I prefer buying IQF fowl and ocean fish. Beef and pork is harder to find frozen + I can't look it over well. I buy large cuts to process into meal size then vac pack and freeze. I do buy Australian beef and lamb when frozen. I like a particular brand that is grass fed/free range and it never disappoints.


----------



## mikemac (Jun 28, 2013)

The local Costco's (SFV in Los Angeles) carried for awhile dry aged prime ( or was it just prime?) beef...rib eyes, NY's, filet's... at a price point very close to the same unfrozen Choice cuts in the meat case. These were NOT the bacon wrapped filet's that Costco usually has. And they were good.


----------



## NO ChoP! (Jun 28, 2013)

I think the meat we should all be leery of is the gas packed meats at the likes of Wal-Mart. Done elsewhere, and shipped around the country. These meats have been exposed to carbon monoxide to hinder discoloring. You can leave a pack of hamburger meat on the counter for a couple of days, and it still appears pink. They do this with pork, tuna and salmon also....


----------



## Mike9 (Jun 28, 2013)

Unfortunately Walmart is the only place to get beef cheeks & decent ox tails around here.


----------



## boomchakabowwow (Jun 28, 2013)

my favorite time in a grocery store is yucking it up with an actual butcher. the guy with the gentle blood stains on the lab coat. i like picking a cut of meat out and having the guy turn it around for me. having him take a skirt steak and some english cut rib meat and grinding it all together for me.. happy happy joy joy.

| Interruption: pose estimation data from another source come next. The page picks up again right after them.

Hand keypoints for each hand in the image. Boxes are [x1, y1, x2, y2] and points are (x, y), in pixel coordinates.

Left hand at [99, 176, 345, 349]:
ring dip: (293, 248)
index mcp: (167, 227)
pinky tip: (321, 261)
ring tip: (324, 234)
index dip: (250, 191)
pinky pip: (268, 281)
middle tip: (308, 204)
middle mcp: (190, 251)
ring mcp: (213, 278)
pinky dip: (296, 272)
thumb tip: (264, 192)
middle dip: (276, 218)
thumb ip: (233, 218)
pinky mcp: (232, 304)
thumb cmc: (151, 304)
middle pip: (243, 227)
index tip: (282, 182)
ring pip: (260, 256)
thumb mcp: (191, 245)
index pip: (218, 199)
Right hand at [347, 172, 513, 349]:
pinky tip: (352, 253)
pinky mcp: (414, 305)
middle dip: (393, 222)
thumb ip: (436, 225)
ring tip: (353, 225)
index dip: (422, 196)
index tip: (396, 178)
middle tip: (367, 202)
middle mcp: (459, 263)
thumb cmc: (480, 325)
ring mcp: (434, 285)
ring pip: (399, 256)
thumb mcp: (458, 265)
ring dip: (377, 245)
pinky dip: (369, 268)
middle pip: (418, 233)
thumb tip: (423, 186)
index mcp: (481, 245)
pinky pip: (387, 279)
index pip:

the fish monger? love him!! he lets me sniff my fish before he packs it. 

i dont know if the stuff comes in the back door frozen or not. i'm cool either way.


----------



## shaneg (Jun 28, 2013)

One thing I don't like is wet aging beef, give me dry aged every time.
I suppose it's hard to tell from supermarkets whats been pre frozen and thawed these days, wholesale it's easier to get what you want.
I get whole carcasses and break them down, 3x suckling pigs,3x goat, 50x chickens, 6x salmon and 4x kingfish. 
22kg of king tarakihi fillets, my 60kg beef ribs and 160kg pork hocks are the exception but they are fresh anyway.
My fish guy is a commission buyer so he texts what's available in the early morning and picks the best stuff. My whole fish are almost always still stiff as a board and nice bulging eyes.


----------